EXERCISE BRIEF
Out of the records below, copy all lines in which the word "曼谷小館" occurs.

Data records
--- START ---

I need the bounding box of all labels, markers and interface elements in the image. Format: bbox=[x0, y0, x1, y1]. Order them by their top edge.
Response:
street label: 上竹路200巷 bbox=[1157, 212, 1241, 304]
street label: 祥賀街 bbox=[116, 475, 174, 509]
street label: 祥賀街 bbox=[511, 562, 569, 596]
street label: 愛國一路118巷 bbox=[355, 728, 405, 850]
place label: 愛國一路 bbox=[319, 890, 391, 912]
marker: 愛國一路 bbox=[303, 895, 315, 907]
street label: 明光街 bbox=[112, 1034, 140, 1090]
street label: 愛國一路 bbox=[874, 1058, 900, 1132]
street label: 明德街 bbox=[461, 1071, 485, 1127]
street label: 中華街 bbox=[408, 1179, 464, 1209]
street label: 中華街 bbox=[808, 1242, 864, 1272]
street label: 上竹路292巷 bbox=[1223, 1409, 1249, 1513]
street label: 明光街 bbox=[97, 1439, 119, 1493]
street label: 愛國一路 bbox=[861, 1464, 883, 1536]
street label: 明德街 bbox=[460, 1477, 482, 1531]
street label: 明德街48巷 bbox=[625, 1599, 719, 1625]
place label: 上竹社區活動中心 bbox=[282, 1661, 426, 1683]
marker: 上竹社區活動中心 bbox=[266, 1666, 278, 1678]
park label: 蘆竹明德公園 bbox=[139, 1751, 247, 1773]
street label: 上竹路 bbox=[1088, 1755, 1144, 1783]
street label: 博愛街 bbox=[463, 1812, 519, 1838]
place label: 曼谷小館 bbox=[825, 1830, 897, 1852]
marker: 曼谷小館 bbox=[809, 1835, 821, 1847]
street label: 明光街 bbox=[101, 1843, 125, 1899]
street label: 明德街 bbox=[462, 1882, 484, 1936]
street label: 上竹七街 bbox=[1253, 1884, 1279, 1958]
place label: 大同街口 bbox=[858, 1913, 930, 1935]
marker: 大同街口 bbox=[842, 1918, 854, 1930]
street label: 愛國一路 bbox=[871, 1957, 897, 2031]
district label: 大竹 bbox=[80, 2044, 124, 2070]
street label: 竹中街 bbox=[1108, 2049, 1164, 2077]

--- END ---

EXERCISE RESULT
place label: 曼谷小館 bbox=[825, 1830, 897, 1852]
marker: 曼谷小館 bbox=[809, 1835, 821, 1847]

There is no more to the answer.